[tcpm] ECN++

Bob Briscoe in at bobbriscoe.net
Sat Feb 15 09:18:38 UTC 2020

Richard, (pls cc tsvwg as the WG equally responsible for TCP ECN 
maintenance, if you think appropriate)

On 14/02/2020 19:06, Scheffenegger, Richard wrote:
> Hi Bob,
>> Interesting.
>> See inline tagged [BB]...
>>> On 25/01/2020 10:41, Scheffenegger, Richard wrote:
>>> Hi Group, Marcelo, Bob,
>>> Another update in this context, which IMHO may be discussed as an
>>> actual change of mechanism with ECN++.
>>> I was looking into the very poor interaction of ECN between a Linux
>>> client and a BSD server, with request-response workload. That is,
>>> where each side sends out less than MSS data, before the application
>>> waits for the other side to respond to this.
>>> Neal pointed out this statement in RFC3168:
>>>     ...the TCP sender sets the CWR flag in
>>>     the TCP header of the first new data packet sent after the window
>>>     reduction.  ...
>>>     When the TCP data sender is ready to set the CWR bit after reducing
>>>     the congestion window, it SHOULD set the CWR bit only on the first
>>>     new data packet that it transmits.
>>> However, BSD is sending out the CWR as soon as possible - while Linux
>>> interprets the SHOULD overly strictly (IMHO) and ignores CWR unless it
>>> is received with (new) data.
>> [BB] Assuming the word '(new)' is optional, I think you're implying that
>> BSD would set CWR on a pure ACK if that were its first packet after it
>> received ECE feedback. Does BSD also set CWR on the first data packet
>> after that (if any)?
> Currently, FBSD is sending CWR with the next packet (pure ACK, Window
> Probe, Retransmission or New Data).
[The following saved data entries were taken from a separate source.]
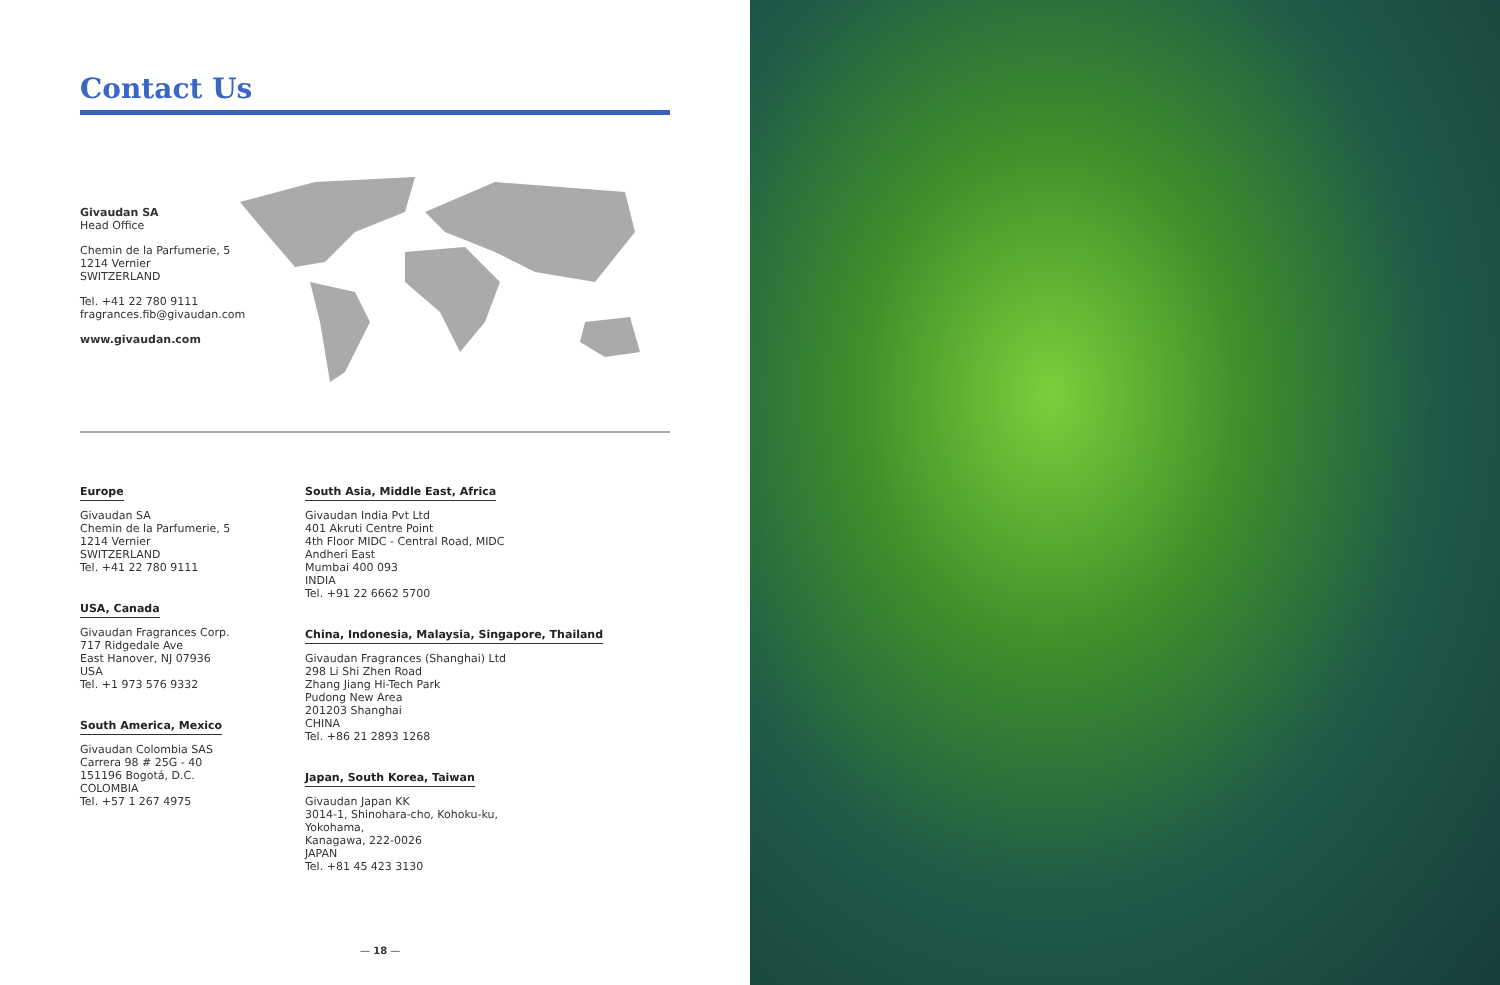Contact Us
Givaudan SA
Head Office
Chemin de la Parfumerie, 5
1214 Vernier
SWITZERLAND
Tel. +41 22 780 9111
fragrances.fib@givaudan.com
www.givaudan.com
Europe
Givaudan SA
Chemin de la Parfumerie, 5
1214 Vernier
SWITZERLAND
Tel. +41 22 780 9111
USA, Canada
Givaudan Fragrances Corp.
717 Ridgedale Ave
East Hanover, NJ 07936
USA
Tel. +1 973 576 9332
South America, Mexico
Givaudan Colombia SAS
Carrera 98 # 25G - 40
151196 Bogotá, D.C.
COLOMBIA
Tel. +57 1 267 4975
South Asia, Middle East, Africa
Givaudan India Pvt Ltd
401 Akruti Centre Point
4th Floor MIDC - Central Road, MIDC
Andheri East
Mumbai 400 093
INDIA
Tel. +91 22 6662 5700
China, Indonesia, Malaysia, Singapore, Thailand
Givaudan Fragrances (Shanghai) Ltd
298 Li Shi Zhen Road
Zhang Jiang Hi-Tech Park
Pudong New Area
201203 Shanghai
CHINA
Tel. +86 21 2893 1268
Japan, South Korea, Taiwan
Givaudan Japan KK
3014-1, Shinohara-cho, Kohoku-ku,
Yokohama,
Kanagawa, 222-0026
JAPAN
Tel. +81 45 423 3130
— 18 —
But this should be fixed soon(ish).
> I used the bracket because RFC3168 is very clear, that CWR should *only*
> be sent with new data, but Linux would also accept it on any packet with
> data (this includes retransmissions and window probes).
>> I think RFC3168 expects CWR only on data packets - so that the sender
>> of the CWR can distinguish between ECE that the receiver sends before
>> vs after the receiver got the CWR (by whether the ackno of the ECE
>> covers the CWR data packet or not).
> Yes, effectively, CWR is bound to snd_max+1 in the sequence space on
> the first transmission with RFC3168. Unfortunately, it's not stated that
> clearly.
>> Consider 4 data packet exchanges of A>B, B>A, B>A, A>B with CWR
>> on pure ACKs.
>>      A>>>B Data#1 <CE in transit>
>>      A<<<B ACK#1 ECE
>>                              ...potentially quiet for a time...
>>      A<<<B Data#101 ECE ACK#1
>>      A>>>B ACK#101 *CWR*
>>                              ...potentially quiet for a time...
>>      A<<<B Data#102 ECE ACK#1
>>      A>>>B ACK#102
>>                              ...potentially quiet for a time...
>>      A>>>B Data#2 *CWR* ACK#102
>>      A<<<B ACK#2
>> 'A' doesn't know whether the ECE on Data#102 was sent before or
>> after B received the CWR on A's pure ACK, so 'A' doesn't know
>> whether to reduce its window again or not.
>> I can't find anything in RFC3168 that explicitly spells out when the sender
>> considers ECE to be in a new round. It jumps straight to describing the
>> exceptional case of a CWR packet being dropped, and omits the 'normal'
>> case of it being delivered.
> Well, if the ECE do not stop with the ACK covering the (former) snd_max+1,
> the CWR may have been lost (or delivered with a CE mark).
[BB] Which end are you talking about? As sender or as receiver? Which 
stage in the sequence are you talking about? Can you be more specific 
relative to the above example, where there are two transactions in a row 
initiated from B without any data from A in between. I deliberately 
constructed this so that A will not be able to tell whether B sent the 
ECE on its second volley (Data#102) before or after B received the CWR 
on A's pure ACK of B's first volley (Data#101).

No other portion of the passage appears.